The other day, I was looking at an enterprise architecture diagram, and it actually showed a connection between the marketing database, the Hadoop server and the data warehouse. My response can be summed up in two ways. First, I was amazed! Second, I was very interested on how this customer uses Hadoop.
Here is what I found:
- The Hadoop server was purchased for a specific function in analyzing marketing campaigns created for the customers and prospects identified for this corporation.
- The Hadoop server receives files from the marketing database on a weekly basis. Data management activities such as identifying formats, file types, and relationships are sometimes over looked. And, getting the data "ready" is very time consuming and, at times, very complex.
- There are two full time people working on the Hadoop solution.
- The data warehouse receives the analysis results for reporting and further analysis in a structured data format.
- Customized marketing campaigns are created in the marketing database, based on analysis received from Hadoop and reporting in the data warehouse. Thus, it creates a full cycle of information for the enterprise.
I was impressed that this company had purchased the technology for a reason, implemented for success, and are now gaining market share based on the analysis from the Hadoop and the data warehouse.

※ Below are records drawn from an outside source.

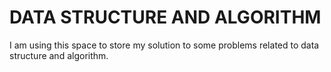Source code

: # DATA STRUCTURE AND ALGORITHM

I am using this space to store my solution to some problems related to data structure and algorithm.

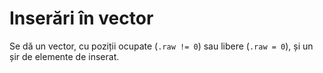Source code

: # Inserări în vector

Se dă un vector, cu poziții ocupate (`.raw != 0`) sau libere (`.raw = 0`), și
un șir de elemente de inserat.

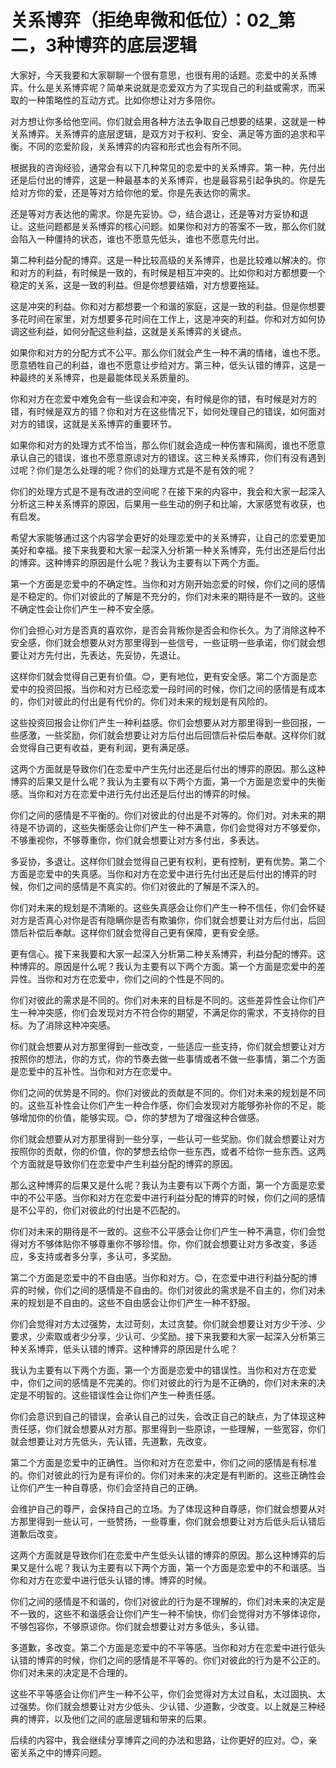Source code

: # 关系博弈（拒绝卑微和低位）：02_第二，3种博弈的底层逻辑

大家好，今天我要和大家聊聊一个很有意思，也很有用的话题。恋爱中的关系博弈。什么是关系博弈呢？简单来说就是恋爱双方为了实现自己的利益或需求，而采取的一种策略性的互动方式。比如你想让对方多陪你。

对方想让你多给他空间。你们就会用各种方法去争取自己想要的结果，这就是一种关系博弈。关系博弈的底层逻辑，是双方对于权利、安全、满足等方面的追求和平衡。不同的恋爱阶段，关系博弈的内容和形式也会有所不同。

根据我的咨询经验，通常会有以下几种常见的恋爱中的关系博弈。第一种，先付出还是后付出的博弈，这是一种最基本的关系博弈，也是最容易引起争执的。你是先给对方你的爱，还是等对方给你他的爱。你是先表达你的需求。

还是等对方表达他的需求。你是先妥协。😊，结合退让，还是等对方妥协和退让。这些问题都是关系博弈的核心问题。如果你和对方的答案不一致，那么你们就会陷入一种僵持的状态，谁也不愿意先低头，谁也不愿意先付出。

第二种利益分配的博弈。这是一种比较高级的关系博弈，也是比较难以解决的。你和对方的利益，有时候是一致的，有时候是相互冲突的。比如你和对方都想要一个稳定的关系，这是一致的利益。但是你想要结婚，对方想要拖延。

这是冲突的利益。你和对方都想要一个和谐的家庭，这是一致的利益。但是你想要多花时间在家里，对方想要多花时间在工作上，这是冲突的利益。你和对方如何协调这些利益，如何分配这些利益，这就是关系博弈的关键点。

如果你和对方的分配方式不公平。那么你们就会产生一种不满的情绪，谁也不愿。愿意牺牲自己的利益，谁也不愿意让步给对方。第三种，低头认错的博弈，这是一种最终的关系博弈，也是最能体现关系质量的。

你和对方在恋爱中难免会有一些误会和冲突，有时候是你的错，有时候是对方的错，有时候是双方的错？你和对方在这些情况下，如何处理自己的错误，如何面对对方的错误，这就是关系博弈的重要环节。

如果你和对方的处理方式不恰当，那么你们就会造成一种伤害和隔阂，谁也不愿意承认自己的错误，谁也不愿意原谅对方的错误。这三种关系博弈，你们有没有遇到过呢？你们是怎么处理的呢？你们的处理方式是不是有效的呢？

你们的处理方式是不是有改进的空间呢？在接下来的内容中，我会和大家一起深入分析这三种关系博弈的原因，后果用一些生动的例子和比喻，大家感觉有收获，也有启发。

希望大家能够通过这个内容学会更好的处理恋爱中的关系博弈，让自己的恋爱更加美好和幸福。接下来我要和大家一起深入分析第一种关系博弈，先付出还是后付出的博弈。这种博弈的原因是什么呢？我认为主要有以下两个方面。

第一个方面是恋爱中的不确定性。当你和对方刚开始恋爱的时候，你们之间的感情是不稳定的。你们对彼此的了解是不充分的，你们对未来的期待是不一致的。这些不确定性会让你们产生一种不安全感。

你们会担心对方是否真的喜欢你，是否会背叛你是否会和你长久。为了消除这种不安全感，你们就会想要从对方那里得到一些信号，一些证明一些承诺，你们就会想要让对方先付出，先表达，先妥协，先退让。

这样你们就会觉得自己更有价值。😊，更有地位，更有安全感。第二个方面是恋爱中的投资回报。当你和对方已经恋爱一段时间的时候，你们之间的感情是有成本的，你们对彼此的付出是有代价的。你们对未来的规划是有风险的。

这些投资回报会让你们产生一种利益感。你们会想要从对方那里得到一些回报，一些感激，一些奖励，你们就会想要让对方后付出后回馈后补偿后奉献。这样你们就会觉得自己更有收益，更有利润，更有满足感。

这两个方面就是导致你们在恋爱中产生先付出还是后付出的博弈的原因。那么这种博弈的后果又是什么呢？我认为主要有以下两个方面，第一个方面是恋爱中的失衡感。当你和对方在恋爱中进行先付出还是后付出的博弈的时候。

你们之间的感情是不平衡的。你们对彼此的付出是不对等的。你们对。对未来的期待是不协调的，这些失衡感会让你们产生一种不满意，你们会觉得对方不够爱你，不够重视你，不够尊重你，你们就会想要让对方多付出，多表达。

多妥协，多退让。这样你们就会觉得自己更有权利，更有控制，更有优势。第二个方面是恋爱中的失真感。当你和对方在恋爱中进行先付出还是后付出的博弈的时候，你们之间的感情是不真实的。你们对彼此的了解是不深入的。

你们对未来的规划是不清晰的。这些失真感会让你们产生一种不信任，你们会怀疑对方是否真心对你是否有隐瞒你是否有欺骗你，你们就会想要让对方后付出，后回馈后补偿后奉献。这样你们就会觉得自己更有保障，更有安全感。

更有信心。接下来我要和大家一起深入分析第二种关系博弈，利益分配的博弈。这种博弈的。原因是什么呢？我认为主要有以下两个方面。第一个方面是恋爱中的差异性。当你和对方在恋爱中，你们之间的个性是不同的。

你们对彼此的需求是不同的。你们对未来的目标是不同的。这些差异性会让你们产生一种冲突感，你们会发现对方不符合你的期望，不满足你的需求，不支持你的目标。为了消除这种冲突感。

你们就会想要从对方那里得到一些改变，一些适应一些支持，你们就会想要让对方按照你的想法，你的方式，你的节奏去做一些事情或者不做一些事情，第二个方面是恋爱中的互补性。当你和对方在恋爱中。

你们之间的优势是不同的。你们对彼此的贡献是不同的。你们对未来的规划是不同的。这些互补性会让你们产生一种合作感，你们会发现对方能够弥补你的不足，能够增加你的价值，能够实现。😊，你的梦想为了增强这种合做感。

你们就会想要从对方那里得到一些分享，一些认可一些奖励。你们就会想要让对方按照你的贡献，你的价值，你的梦想去给你一些东西，或者不给你一些东西。这两个方面就是导致你们在恋爱中产生利益分配的博弈的原因。

那么这种博弈的后果又是什么呢？我认为主要有以下两个方面，第一个方面是恋爱中的不公平感。当你和对方在恋爱中进行利益分配的博弈的时候，你们之间的感情是不公平的，你们对彼此的付出是不匹配的。

你们对未来的期待是不一致的。这些不公平感会让你们产生一种不满意，你们会觉得对方不够体贴你不够尊重你不够珍惜。你，你们就会想要让对方多改变，多适应，多支持或者多分享，多认可，多奖励。

第二个方面是恋爱中的不自由感。当你和对方。😊，在恋爱中进行利益分配的博弈的时候，你们之间的感情是不自由的。你们对彼此的需求是不自主的，你们对未来的规划是不自由的。这些不自由感会让你们产生一种不舒服。

你们会觉得对方太过强势，太过苛刻，太过贪婪。你们就会想要让对方少干涉、少要求，少索取或者少分享，少认可、少奖励。接下来我要和大家一起深入分析第三种关系博弈，低头认错的博弈。这种博弈的原因是什么呢？

我认为主要有以下两个方面，第一个方面是恋爱中的错误性。当你和对方在恋爱中，你们之间的感情是不完美的。你们对彼此的行为是不正确的，你们对未来的决定是不明智的。这些错误性会让你们产生一种责任感。

你们会意识到自己的错误，会承认自己的过失，会改正自己的缺点，为了体现这种责任感，你们就会想要从对方那。那里得到一些原谅，一些理解，一些宽容，你们就会想要让对方先低头，先认错，先道歉，先改变。

第二个方面是恋爱中的正确性。当你和对方在恋爱中，你们之间的感情是有标准的。你们对彼此的行为是有评价的。你们对未来的决定是有判断的。这些正确性会让你们产生一种自尊感，你们会坚持自己的正确。

会维护自己的尊严，会保持自己的立场。为了体现这种自尊感，你们就会想要从对方那里得到一些认可，一些赞扬，一些尊重，你们就会想要让对方后低头后认错后道歉后改变。

这两个方面就是导致你们在恋爱中产生低头认错的博弈的原因。那么这种博弈的后果又是什么呢？我认为主要有以下两个方面，第一个方面是恋爱中的不和谐感。当你和对方在恋爱中进行低头认错的博。博弈的时候。

你们之间的感情是不和谐的，你们对彼此的行为是不理解的，你们对未来的决定是不一致的，这些不和谐感会让你们产生一种不愉快，你们会觉得对方不够体谅你，不够包容你，不够原谅你。你们就会想要让对方多低头，多认错。

多道歉，多改变。第二个方面是恋爱中的不平等感。当你和对方在恋爱中进行低头认错的博弈的时候，你们之间的感情是不平等的。你们对彼此的行为是不公正的。你们对未来的决定是不合理的。

这些不平等感会让你们产生一种不公平，你们会觉得对方太过自私，太过固执、太过强势。你们就会想要让对方少低头、少认错、少道歉，少改变。以上就是三种经典的博弈，以及他们之间的底层逻辑和带来的后果。

后续的内容中，我会继续分享博弈之间的办法和思路，让你更好的应对。😊，亲密关系之中的博弈问题。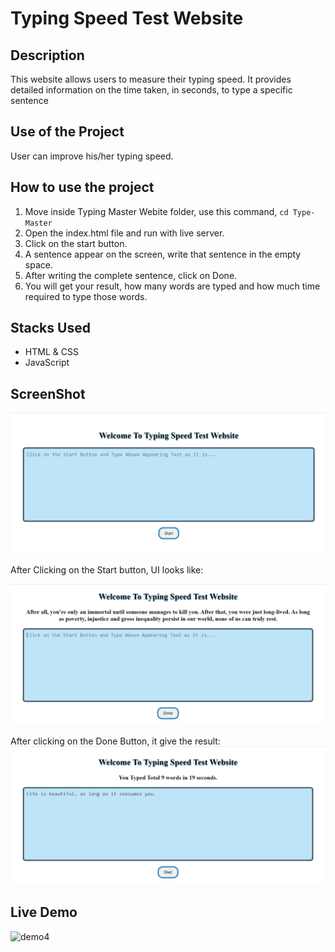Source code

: # Typing Speed Test Website

## Description
This website allows users to measure their typing speed. It provides detailed information on the time taken, in seconds, to type a specific sentence

## Use of the Project
User can improve his/her typing speed. 

## How to use the project
1. Move inside Typing Master Webite folder, use this command, `cd Type-Master`
2. Open the index.html file and run with live server.
3. Click on the start button.
4. A sentence appear on the screen, write that sentence in the empty space. 
5. After writing the complete sentence, click on Done.
6. You will get your result, how many words are typed and how much time required to type those words.

## Stacks Used
* HTML & CSS
* JavaScript


## ScreenShot


![demo1](./screenshots/ss1.png)

After Clicking on the Start button, UI looks like:

![demo2](./screenshots/ss2.png)

After clicking on the Done Button, it give the result:
![demo3](./screenshots/ss3.png)


## Live Demo

![demo4](./screenshots/demo.gif)

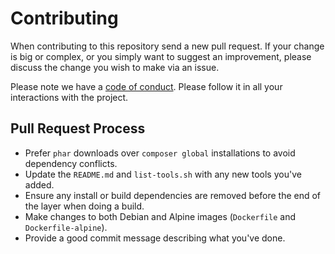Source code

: # Contributing

When contributing to this repository send a new pull request.
If your change is big or complex, or you simply want to suggest an improvement,
please discuss the change you wish to make via an issue.

Please note we have a [code of conduct](CODE_OF_CONDUCT.md). Please follow it in all your interactions with the project.

## Pull Request Process

* Prefer `phar` downloads over `composer global` installations to avoid dependency conflicts.
* Update the `README.md` and `list-tools.sh` with any new tools you've added.
* Ensure any install or build dependencies are removed before the end of the layer when doing a build.
* Make changes to both Debian and Alpine images (`Dockerfile` and `Dockerfile-alpine`).
* Provide a good commit message describing what you've done.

The only feedback, after my review was this:
- They may want to consider doing some sampling of data from the sources for Hadoop (especially if they are going to include external data sources). Then, they can structure data and use a profiling/data quality tool to understand any relationships prior to load to ascertain the readiness for Hadoop.
- This will also allow them to understand any key relationships between the data sources, as well as, a quick view of the data quality. Most external data sources can have a very low sense of data quality.
2 Comments
Joyce,
We have a similar situation with our implementation of SAS Visual Analytics and Hadoop. First our Data Management and ETL processes are handled within SAS Data Management, the data is offloaded into an Oracle database and then a nightly job sweeps through Oracle to pick up any new data. Depending on the file/table size, data is then loaded directly into memory in the SAS LASR server or into Hadoop.
Our marketing department uses SAS Visual Analytics to analyze the effectiveness of their marketing campaigns from when the email was sent all the way until a sales opportunity closes.
I would be happy to discuss this further if more information is requested.
-shawn
Shawn - thank you for your input.